■ EXERCISE DESCRIPTION: With the first line below as the start and the line containing "Proofreading, a fruit" as the end, copy every line between them exactly, ends included.

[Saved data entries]
• • • • • • •
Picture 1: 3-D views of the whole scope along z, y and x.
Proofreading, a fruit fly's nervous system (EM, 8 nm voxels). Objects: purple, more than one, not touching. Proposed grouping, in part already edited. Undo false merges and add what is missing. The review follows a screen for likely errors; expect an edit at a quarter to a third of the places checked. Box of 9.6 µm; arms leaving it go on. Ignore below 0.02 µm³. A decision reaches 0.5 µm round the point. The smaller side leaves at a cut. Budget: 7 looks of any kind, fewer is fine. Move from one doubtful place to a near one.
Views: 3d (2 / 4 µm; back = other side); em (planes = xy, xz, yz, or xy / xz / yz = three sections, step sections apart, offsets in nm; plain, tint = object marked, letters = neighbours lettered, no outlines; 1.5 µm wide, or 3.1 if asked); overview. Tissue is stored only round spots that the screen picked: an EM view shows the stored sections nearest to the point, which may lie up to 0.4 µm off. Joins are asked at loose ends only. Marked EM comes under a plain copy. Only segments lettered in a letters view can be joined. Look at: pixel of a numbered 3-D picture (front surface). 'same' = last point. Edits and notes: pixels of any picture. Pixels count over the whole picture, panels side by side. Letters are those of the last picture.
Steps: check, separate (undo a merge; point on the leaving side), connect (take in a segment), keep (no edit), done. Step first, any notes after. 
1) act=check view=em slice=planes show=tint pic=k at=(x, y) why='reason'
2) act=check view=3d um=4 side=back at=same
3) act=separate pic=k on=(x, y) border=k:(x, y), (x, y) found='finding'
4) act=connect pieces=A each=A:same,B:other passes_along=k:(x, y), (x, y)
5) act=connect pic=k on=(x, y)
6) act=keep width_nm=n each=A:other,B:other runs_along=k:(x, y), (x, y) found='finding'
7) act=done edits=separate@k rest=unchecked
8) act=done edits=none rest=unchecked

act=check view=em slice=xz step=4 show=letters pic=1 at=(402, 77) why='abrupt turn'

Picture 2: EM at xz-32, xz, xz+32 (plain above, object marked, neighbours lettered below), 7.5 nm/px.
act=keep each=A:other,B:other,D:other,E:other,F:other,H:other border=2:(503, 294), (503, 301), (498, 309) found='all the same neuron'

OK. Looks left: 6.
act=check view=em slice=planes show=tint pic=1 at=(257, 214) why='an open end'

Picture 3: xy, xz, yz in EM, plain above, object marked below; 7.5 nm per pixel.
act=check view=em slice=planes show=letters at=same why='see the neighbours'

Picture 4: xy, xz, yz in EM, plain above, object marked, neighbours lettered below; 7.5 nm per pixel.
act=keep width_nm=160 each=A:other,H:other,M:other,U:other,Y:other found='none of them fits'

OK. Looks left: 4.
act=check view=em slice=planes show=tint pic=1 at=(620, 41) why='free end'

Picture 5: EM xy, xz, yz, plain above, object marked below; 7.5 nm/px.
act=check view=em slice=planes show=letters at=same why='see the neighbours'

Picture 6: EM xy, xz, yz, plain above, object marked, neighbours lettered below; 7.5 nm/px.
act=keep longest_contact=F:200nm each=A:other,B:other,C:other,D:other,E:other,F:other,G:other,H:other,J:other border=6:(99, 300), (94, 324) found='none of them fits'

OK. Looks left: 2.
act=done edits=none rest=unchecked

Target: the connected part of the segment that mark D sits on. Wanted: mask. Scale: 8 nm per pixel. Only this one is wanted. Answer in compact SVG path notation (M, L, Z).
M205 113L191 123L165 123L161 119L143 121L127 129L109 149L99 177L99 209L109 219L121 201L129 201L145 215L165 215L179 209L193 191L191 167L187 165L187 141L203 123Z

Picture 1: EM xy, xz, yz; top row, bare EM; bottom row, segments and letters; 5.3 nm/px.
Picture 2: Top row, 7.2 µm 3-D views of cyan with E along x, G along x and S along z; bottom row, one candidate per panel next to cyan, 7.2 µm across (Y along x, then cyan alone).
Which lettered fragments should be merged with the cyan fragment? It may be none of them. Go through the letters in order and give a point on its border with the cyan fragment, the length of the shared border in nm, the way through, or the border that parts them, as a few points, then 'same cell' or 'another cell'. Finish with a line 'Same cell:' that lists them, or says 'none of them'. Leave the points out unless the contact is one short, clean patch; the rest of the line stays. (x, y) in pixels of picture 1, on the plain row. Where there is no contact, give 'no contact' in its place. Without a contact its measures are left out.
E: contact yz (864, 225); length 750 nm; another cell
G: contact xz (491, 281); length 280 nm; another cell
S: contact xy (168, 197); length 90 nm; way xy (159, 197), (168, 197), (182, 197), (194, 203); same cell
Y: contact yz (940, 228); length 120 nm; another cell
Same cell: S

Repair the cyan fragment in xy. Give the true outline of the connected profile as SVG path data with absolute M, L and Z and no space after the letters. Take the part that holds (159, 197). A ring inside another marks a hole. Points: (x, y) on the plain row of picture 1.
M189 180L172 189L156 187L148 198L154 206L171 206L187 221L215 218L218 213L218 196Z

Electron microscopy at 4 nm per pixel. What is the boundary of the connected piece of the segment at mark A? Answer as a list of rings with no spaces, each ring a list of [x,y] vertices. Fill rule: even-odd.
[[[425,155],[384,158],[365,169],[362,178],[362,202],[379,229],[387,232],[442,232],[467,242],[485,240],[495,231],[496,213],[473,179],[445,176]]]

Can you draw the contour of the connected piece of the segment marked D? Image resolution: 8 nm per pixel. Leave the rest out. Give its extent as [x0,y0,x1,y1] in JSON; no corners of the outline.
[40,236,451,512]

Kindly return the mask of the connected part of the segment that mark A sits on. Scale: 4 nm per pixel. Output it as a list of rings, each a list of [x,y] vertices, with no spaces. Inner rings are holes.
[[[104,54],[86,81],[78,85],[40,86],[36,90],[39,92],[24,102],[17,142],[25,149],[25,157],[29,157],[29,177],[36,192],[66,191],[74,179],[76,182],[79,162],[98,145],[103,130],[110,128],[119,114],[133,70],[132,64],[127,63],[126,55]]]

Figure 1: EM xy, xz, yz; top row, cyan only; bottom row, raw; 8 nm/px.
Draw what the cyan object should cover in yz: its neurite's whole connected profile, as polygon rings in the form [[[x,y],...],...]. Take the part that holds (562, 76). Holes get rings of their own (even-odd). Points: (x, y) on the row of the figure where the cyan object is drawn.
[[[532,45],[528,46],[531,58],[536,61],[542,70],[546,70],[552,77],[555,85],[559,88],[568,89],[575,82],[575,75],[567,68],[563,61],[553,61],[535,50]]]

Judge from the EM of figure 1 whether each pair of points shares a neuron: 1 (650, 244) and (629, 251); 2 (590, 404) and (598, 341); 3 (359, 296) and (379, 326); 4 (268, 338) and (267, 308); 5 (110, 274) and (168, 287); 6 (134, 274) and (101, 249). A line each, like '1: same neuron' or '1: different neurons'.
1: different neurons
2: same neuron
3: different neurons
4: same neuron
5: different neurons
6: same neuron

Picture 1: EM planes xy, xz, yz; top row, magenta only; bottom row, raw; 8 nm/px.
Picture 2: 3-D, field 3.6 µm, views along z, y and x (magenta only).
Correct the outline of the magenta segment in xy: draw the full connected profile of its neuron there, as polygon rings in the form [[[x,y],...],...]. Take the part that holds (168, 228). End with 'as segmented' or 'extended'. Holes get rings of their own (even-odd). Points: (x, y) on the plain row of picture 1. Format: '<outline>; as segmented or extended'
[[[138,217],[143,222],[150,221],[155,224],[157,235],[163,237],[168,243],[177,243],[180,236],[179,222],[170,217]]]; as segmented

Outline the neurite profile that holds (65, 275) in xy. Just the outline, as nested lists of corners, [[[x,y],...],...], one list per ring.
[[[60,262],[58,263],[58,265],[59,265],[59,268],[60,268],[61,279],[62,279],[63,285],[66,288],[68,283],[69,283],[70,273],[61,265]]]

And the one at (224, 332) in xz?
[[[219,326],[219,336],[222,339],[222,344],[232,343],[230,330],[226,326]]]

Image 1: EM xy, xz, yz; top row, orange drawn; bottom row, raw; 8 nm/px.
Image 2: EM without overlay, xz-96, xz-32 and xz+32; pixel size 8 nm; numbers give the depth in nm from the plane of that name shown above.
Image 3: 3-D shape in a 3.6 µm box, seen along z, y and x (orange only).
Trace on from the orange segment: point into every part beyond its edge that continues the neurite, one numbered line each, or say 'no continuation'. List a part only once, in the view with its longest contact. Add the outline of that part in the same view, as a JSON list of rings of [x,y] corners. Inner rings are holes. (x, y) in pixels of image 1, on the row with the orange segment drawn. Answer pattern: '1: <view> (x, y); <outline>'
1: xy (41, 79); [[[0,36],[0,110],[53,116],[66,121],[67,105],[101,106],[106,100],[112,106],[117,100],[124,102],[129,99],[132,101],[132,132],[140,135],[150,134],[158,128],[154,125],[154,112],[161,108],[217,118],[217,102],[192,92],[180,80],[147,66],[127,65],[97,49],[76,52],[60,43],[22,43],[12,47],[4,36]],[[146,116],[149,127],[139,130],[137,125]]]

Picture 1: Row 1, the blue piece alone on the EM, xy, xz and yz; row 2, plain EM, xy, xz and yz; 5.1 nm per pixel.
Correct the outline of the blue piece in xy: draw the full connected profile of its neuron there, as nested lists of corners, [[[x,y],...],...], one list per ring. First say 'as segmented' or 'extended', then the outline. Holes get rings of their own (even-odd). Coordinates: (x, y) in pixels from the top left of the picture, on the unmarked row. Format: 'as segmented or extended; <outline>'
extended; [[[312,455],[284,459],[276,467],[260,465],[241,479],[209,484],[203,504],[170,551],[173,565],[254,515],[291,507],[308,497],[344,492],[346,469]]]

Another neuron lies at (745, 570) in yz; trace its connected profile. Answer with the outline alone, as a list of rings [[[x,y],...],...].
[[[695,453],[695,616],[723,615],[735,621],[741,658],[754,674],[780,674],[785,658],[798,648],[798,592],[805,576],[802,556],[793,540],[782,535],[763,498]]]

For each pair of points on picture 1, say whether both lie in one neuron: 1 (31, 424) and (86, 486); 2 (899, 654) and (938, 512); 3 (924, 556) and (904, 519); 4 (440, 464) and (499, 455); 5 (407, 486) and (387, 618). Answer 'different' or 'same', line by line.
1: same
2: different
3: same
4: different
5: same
• • • • • • •
■ ANSWER FOR THE TASK:
Picture 1: 3-D views of the whole scope along z, y and x.
Proofreading, a fruit fly's nervous system (EM, 8 nm voxels). Objects: purple, more than one, not touching. Proposed grouping, in part already edited. Undo false merges and add what is missing. The review follows a screen for likely errors; expect an edit at a quarter to a third of the places checked. Box of 9.6 µm; arms leaving it go on. Ignore below 0.02 µm³. A decision reaches 0.5 µm round the point. The smaller side leaves at a cut. Budget: 7 looks of any kind, fewer is fine. Move from one doubtful place to a near one.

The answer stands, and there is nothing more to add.